Saved data entries
[Start of Attachment]

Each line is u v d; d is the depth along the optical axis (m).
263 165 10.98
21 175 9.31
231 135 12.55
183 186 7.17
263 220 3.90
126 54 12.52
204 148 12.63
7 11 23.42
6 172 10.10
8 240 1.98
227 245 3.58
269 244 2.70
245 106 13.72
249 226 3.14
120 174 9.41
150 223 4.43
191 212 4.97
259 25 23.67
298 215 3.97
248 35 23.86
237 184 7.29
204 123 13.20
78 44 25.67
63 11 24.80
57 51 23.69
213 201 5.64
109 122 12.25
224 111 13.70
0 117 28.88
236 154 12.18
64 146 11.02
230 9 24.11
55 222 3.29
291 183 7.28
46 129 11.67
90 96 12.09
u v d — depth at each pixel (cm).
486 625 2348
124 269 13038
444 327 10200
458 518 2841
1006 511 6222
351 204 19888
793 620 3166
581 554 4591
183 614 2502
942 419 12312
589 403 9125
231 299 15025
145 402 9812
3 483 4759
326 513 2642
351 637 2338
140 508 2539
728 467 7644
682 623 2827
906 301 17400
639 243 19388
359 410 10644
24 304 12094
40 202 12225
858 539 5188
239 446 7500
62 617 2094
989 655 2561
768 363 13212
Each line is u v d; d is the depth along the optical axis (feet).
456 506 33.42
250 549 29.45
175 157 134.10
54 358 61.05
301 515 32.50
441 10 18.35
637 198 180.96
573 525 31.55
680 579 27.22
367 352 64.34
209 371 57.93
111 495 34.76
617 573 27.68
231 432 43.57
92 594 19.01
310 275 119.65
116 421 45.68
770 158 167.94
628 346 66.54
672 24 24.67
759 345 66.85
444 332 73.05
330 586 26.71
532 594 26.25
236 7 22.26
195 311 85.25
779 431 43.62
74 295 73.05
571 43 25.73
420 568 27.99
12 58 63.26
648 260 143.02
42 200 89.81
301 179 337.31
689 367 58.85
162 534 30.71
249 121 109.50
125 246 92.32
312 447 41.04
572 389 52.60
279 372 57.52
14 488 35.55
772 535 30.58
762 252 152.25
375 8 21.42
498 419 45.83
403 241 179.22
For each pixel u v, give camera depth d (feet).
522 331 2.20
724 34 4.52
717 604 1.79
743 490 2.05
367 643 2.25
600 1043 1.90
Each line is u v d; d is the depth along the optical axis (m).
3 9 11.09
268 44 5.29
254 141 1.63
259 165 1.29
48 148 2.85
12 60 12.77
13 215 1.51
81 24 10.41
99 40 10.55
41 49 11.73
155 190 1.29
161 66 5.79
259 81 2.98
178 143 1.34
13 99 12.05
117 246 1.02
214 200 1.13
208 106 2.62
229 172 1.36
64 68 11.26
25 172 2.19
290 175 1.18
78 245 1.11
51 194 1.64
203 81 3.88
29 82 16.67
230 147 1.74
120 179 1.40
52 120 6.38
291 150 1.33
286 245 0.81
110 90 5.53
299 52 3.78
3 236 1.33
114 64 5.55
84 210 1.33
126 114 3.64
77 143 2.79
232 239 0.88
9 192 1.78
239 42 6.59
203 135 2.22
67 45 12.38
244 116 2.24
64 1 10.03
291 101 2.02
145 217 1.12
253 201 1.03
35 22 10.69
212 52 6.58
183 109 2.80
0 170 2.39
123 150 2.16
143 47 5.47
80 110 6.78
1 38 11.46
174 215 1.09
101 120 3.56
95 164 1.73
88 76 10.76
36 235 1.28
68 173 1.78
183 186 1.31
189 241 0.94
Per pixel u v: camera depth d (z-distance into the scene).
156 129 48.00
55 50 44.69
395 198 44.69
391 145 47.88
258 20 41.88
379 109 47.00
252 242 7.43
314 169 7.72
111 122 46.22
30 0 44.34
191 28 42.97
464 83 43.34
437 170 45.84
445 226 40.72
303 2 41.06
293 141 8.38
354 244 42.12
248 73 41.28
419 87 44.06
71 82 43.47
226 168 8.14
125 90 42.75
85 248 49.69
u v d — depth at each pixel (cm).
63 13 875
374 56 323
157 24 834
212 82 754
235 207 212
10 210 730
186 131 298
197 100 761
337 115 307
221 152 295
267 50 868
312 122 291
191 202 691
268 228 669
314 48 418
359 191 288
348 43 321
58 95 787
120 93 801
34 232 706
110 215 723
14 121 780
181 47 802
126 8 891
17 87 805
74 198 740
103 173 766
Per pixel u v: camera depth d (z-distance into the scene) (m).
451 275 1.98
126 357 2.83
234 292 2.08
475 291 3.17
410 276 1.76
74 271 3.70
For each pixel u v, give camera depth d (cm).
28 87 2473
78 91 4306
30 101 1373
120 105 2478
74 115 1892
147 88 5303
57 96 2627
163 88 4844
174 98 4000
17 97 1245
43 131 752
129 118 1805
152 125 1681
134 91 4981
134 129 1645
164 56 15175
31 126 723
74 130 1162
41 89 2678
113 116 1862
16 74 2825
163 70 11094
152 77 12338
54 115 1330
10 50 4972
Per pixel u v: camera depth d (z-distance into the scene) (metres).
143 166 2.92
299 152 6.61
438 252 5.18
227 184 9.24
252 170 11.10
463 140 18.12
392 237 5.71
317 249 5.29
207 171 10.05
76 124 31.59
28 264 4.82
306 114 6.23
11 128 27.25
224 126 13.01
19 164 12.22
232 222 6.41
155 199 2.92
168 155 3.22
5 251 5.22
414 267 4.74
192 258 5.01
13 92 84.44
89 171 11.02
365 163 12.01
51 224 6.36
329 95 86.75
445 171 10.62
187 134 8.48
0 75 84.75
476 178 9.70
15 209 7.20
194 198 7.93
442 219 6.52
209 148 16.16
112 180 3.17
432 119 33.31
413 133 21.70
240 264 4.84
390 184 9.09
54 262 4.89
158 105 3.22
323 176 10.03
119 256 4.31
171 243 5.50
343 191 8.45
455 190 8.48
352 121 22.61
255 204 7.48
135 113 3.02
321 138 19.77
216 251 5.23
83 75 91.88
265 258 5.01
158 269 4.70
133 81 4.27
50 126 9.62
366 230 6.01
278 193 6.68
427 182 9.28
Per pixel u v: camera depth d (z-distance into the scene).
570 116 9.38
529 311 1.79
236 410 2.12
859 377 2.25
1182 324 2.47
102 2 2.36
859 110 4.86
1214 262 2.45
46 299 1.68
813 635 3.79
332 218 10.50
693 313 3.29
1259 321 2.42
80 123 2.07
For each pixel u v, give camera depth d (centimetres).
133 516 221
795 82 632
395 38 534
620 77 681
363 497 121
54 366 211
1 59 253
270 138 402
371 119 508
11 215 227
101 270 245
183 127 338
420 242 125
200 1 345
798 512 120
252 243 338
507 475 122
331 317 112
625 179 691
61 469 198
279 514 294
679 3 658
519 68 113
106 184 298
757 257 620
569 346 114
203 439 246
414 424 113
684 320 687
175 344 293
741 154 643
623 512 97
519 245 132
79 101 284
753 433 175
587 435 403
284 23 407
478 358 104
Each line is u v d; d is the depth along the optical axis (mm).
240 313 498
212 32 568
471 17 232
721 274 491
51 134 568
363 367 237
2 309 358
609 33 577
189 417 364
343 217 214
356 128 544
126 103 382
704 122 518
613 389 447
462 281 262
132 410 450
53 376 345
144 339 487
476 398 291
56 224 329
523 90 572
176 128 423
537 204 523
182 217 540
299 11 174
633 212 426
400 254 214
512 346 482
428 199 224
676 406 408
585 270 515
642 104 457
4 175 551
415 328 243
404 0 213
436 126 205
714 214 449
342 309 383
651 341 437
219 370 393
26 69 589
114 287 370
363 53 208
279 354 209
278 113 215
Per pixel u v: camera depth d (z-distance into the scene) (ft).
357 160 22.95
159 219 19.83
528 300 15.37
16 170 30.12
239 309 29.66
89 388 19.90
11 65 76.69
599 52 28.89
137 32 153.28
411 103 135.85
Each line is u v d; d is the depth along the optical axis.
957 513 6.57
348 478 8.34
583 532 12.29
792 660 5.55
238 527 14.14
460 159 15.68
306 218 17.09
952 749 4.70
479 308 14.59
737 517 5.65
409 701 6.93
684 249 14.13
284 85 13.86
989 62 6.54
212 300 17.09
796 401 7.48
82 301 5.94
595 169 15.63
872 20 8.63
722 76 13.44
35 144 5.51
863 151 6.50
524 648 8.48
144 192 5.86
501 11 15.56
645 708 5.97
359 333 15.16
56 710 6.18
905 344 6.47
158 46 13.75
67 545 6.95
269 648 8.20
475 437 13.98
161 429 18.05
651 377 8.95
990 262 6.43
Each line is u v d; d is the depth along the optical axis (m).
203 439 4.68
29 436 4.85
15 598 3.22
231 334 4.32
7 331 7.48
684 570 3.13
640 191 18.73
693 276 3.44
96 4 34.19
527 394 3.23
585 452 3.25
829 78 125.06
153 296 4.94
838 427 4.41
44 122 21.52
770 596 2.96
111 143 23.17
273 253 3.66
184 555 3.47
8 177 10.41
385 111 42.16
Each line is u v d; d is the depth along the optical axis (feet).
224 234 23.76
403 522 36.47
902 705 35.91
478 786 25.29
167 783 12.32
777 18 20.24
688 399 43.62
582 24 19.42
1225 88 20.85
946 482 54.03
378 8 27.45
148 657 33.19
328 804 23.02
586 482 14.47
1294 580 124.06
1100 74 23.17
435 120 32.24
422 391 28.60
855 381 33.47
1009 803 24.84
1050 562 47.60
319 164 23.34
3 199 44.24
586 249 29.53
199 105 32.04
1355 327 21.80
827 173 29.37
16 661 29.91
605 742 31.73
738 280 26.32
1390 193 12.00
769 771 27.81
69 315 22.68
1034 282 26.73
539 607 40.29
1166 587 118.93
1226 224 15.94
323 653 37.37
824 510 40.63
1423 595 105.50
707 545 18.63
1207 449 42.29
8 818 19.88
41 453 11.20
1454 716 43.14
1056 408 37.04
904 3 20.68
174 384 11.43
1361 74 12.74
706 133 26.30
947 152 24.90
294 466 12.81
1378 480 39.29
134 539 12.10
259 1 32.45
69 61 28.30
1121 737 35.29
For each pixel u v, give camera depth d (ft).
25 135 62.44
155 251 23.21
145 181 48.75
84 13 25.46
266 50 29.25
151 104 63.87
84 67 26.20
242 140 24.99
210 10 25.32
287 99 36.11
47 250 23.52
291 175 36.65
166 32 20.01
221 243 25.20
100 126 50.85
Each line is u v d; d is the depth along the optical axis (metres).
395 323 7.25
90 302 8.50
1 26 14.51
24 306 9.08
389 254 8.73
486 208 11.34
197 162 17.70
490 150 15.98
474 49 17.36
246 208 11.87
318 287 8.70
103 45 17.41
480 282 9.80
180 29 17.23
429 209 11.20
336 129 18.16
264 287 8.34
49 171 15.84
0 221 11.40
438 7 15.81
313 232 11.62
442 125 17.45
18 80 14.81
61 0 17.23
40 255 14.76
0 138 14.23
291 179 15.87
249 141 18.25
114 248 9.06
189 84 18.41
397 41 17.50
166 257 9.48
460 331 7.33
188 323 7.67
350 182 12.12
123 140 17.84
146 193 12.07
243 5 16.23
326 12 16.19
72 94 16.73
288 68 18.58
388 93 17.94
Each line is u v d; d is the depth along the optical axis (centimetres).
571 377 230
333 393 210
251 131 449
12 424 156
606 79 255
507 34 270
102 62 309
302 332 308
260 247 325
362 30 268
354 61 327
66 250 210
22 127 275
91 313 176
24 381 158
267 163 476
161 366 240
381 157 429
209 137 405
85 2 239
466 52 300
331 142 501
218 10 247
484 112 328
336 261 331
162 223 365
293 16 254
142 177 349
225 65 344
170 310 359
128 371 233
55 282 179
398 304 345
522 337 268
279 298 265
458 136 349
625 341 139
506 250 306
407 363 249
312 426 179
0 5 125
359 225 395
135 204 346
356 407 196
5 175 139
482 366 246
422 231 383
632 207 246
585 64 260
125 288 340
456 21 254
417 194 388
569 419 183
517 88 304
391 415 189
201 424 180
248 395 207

[End of Attachment]

### [Task brief]
Using the entries above, repeat only the lines from the one containing "263 220 3.90" through the one containing "600 1043 1.90", end lines included.

### [Completed exercise]
263 220 3.90
126 54 12.52
204 148 12.63
7 11 23.42
6 172 10.10
8 240 1.98
227 245 3.58
269 244 2.70
245 106 13.72
249 226 3.14
120 174 9.41
150 223 4.43
191 212 4.97
259 25 23.67
298 215 3.97
248 35 23.86
237 184 7.29
204 123 13.20
78 44 25.67
63 11 24.80
57 51 23.69
213 201 5.64
109 122 12.25
224 111 13.70
0 117 28.88
236 154 12.18
64 146 11.02
230 9 24.11
55 222 3.29
291 183 7.28
46 129 11.67
90 96 12.09
u v d — depth at each pixel (cm).
486 625 2348
124 269 13038
444 327 10200
458 518 2841
1006 511 6222
351 204 19888
793 620 3166
581 554 4591
183 614 2502
942 419 12312
589 403 9125
231 299 15025
145 402 9812
3 483 4759
326 513 2642
351 637 2338
140 508 2539
728 467 7644
682 623 2827
906 301 17400
639 243 19388
359 410 10644
24 304 12094
40 202 12225
858 539 5188
239 446 7500
62 617 2094
989 655 2561
768 363 13212
Each line is u v d; d is the depth along the optical axis (feet).
456 506 33.42
250 549 29.45
175 157 134.10
54 358 61.05
301 515 32.50
441 10 18.35
637 198 180.96
573 525 31.55
680 579 27.22
367 352 64.34
209 371 57.93
111 495 34.76
617 573 27.68
231 432 43.57
92 594 19.01
310 275 119.65
116 421 45.68
770 158 167.94
628 346 66.54
672 24 24.67
759 345 66.85
444 332 73.05
330 586 26.71
532 594 26.25
236 7 22.26
195 311 85.25
779 431 43.62
74 295 73.05
571 43 25.73
420 568 27.99
12 58 63.26
648 260 143.02
42 200 89.81
301 179 337.31
689 367 58.85
162 534 30.71
249 121 109.50
125 246 92.32
312 447 41.04
572 389 52.60
279 372 57.52
14 488 35.55
772 535 30.58
762 252 152.25
375 8 21.42
498 419 45.83
403 241 179.22
For each pixel u v, give camera depth d (feet).
522 331 2.20
724 34 4.52
717 604 1.79
743 490 2.05
367 643 2.25
600 1043 1.90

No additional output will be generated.